QUOTED PASSAGE –
=== Section Start ===
# 900 ton barque



## Shipbuilder (Jun 30, 2005)

Current build - 900-ton barque -


----------



## Shipbuilder (Jun 30, 2005)

I have made a lot more progress, but a bit of a "damp squib" as far as fellow modelmakers are concerned - biggest gripe "no guns!" (Jester)


----------



## makko (Jul 20, 2006)

Fantastic, Bob!

I have to rig the antenna wire on my JU 86 later. I shall give it a go with your tip for stretched copper wire. I normally wouldn't bother but it is a prominent feature of the overall profile.

Rgds.
Dave


----------



## Shipbuilder (Jun 30, 2005)

Thanks - It is easy enough with wire - no knots - Bob


----------



## Farmer John (Feb 22, 2012)

I think it looks very elegant and interesting. Those who wish to may make a similar model with Dazzle camouflage if they wish, and some pom-pom clusters, but what you model is much better accurate.


----------



## spongebob (Dec 11, 2007)

In a word, beautiful

Bob


----------



## Shipbuilder (Jun 30, 2005)

Monday, 18th May, 2020
900-ton barque
Today, I fitted the twisted wire edging around the inner base, and put the model on it for a trial view. Everything is looking OK, and the polished base really enhances the model. As it is a fictitious ship, built to the normal specifications of the era (about 1870), I will be calling it Christine, after my wife. I am very pleased with this model, considering the fact that I never meant to complete it beyond the empty hull. It was just intended to be used as a basis for an article on how to make hulls the easy way - no saws or machine tools involved. It was made from thin slices of balsa wood, cut to shape with a scalpel, and then glued together. I then experimented with an easy method of copper plating, and I was so delighted with the result, that I decided to push on and complete the model.
At the moment, I am now almost out of glue, and today the postman did not deliver the order that I placed on the 13th, so I guess I can now take a rest, and maybe tidy up a bit! 
Bob


----------
=== Section End ===
INFORMATION PROVIDED –
=== Section Start ===
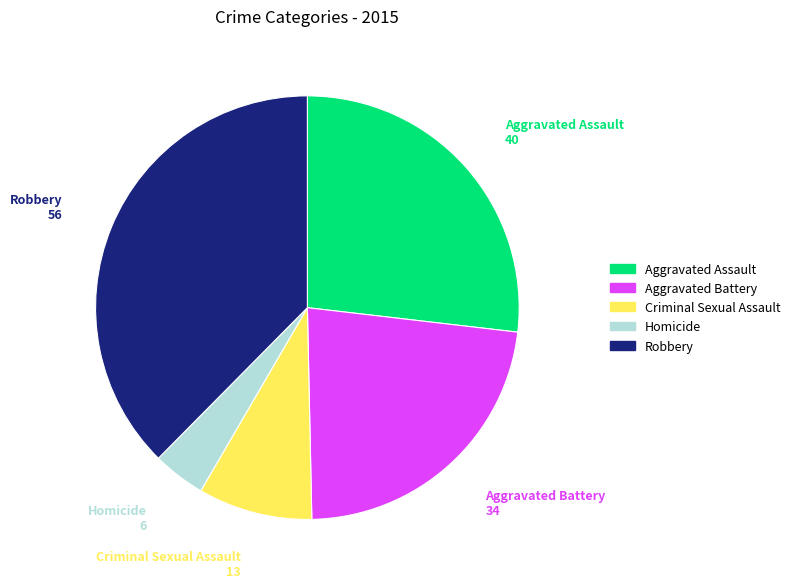

True or false: Aggravated Assault accounts for 27% of the total.

True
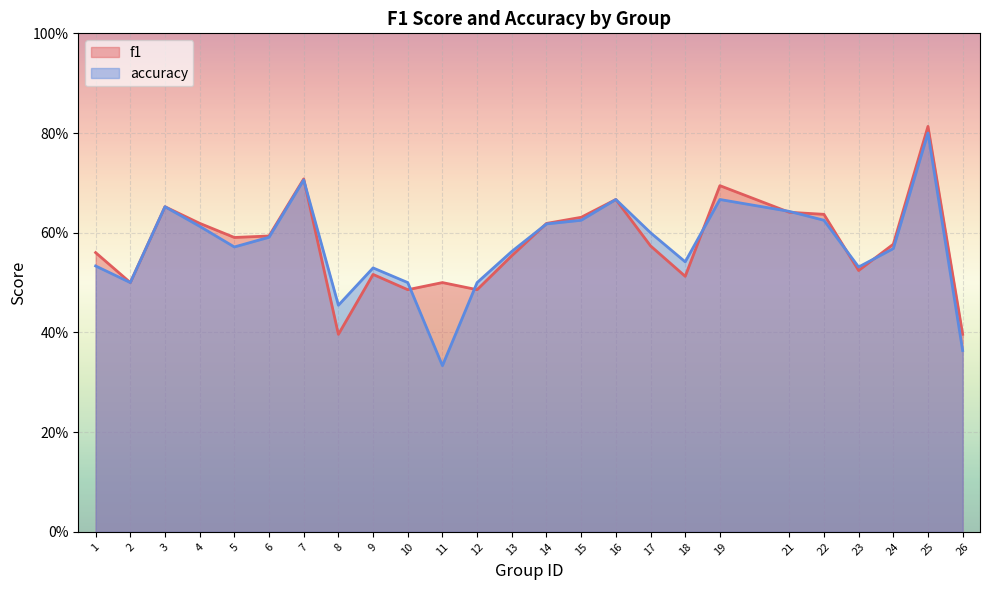

Is the value of f1 at 25 greater than the value of accuracy at 2?

Yes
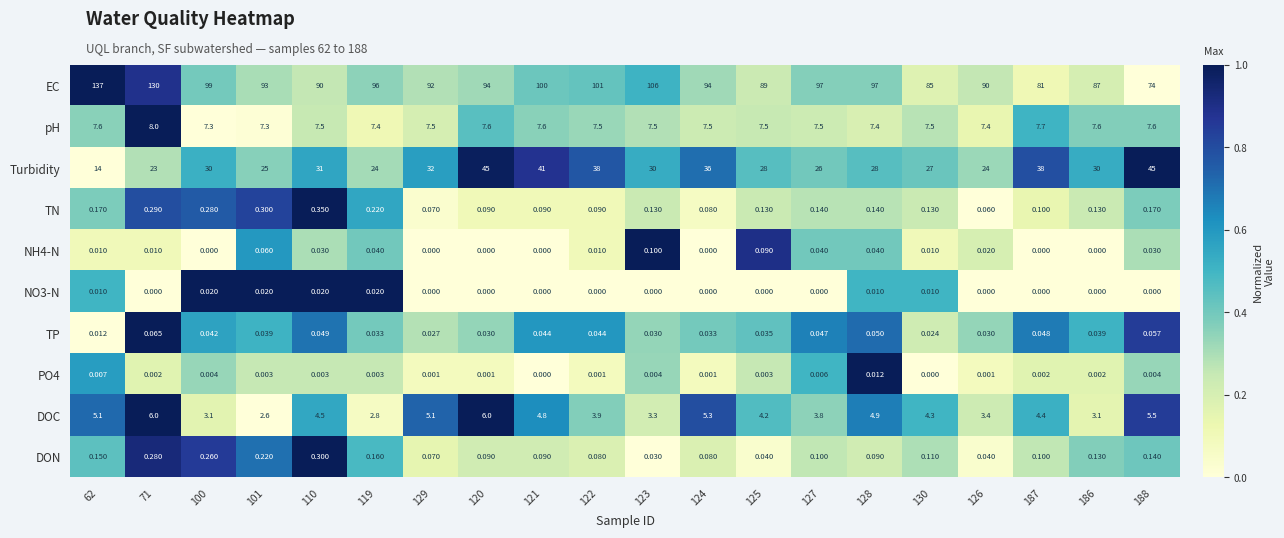

Between 129 and 130, which series saw the biggest shift?

EC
=== Section End ===
TASK LIST –
- 1) Please transcribe the model barque thread from "## Farmer John" to "(Dec 11, 2007)".
- 2) Answer these questions from the model barque thread:
(a) What was the biggest gripe from fellow modelmakers about the model?
(b) What does makko have to rig on the JU 86?
(c) From what material were the thin slices that formed the hull cut?

TASK RESPONSES –
- 1)
## Farmer John (Feb 22, 2012)

I think it looks very elegant and interesting. Those who wish to may make a similar model with Dazzle camouflage if they wish, and some pom-pom clusters, but what you model is much better accurate.


----------



## spongebob (Dec 11, 2007)

- 2)
(a) That it had no guns.
(b) The antenna wire.
(c) Balsa wood.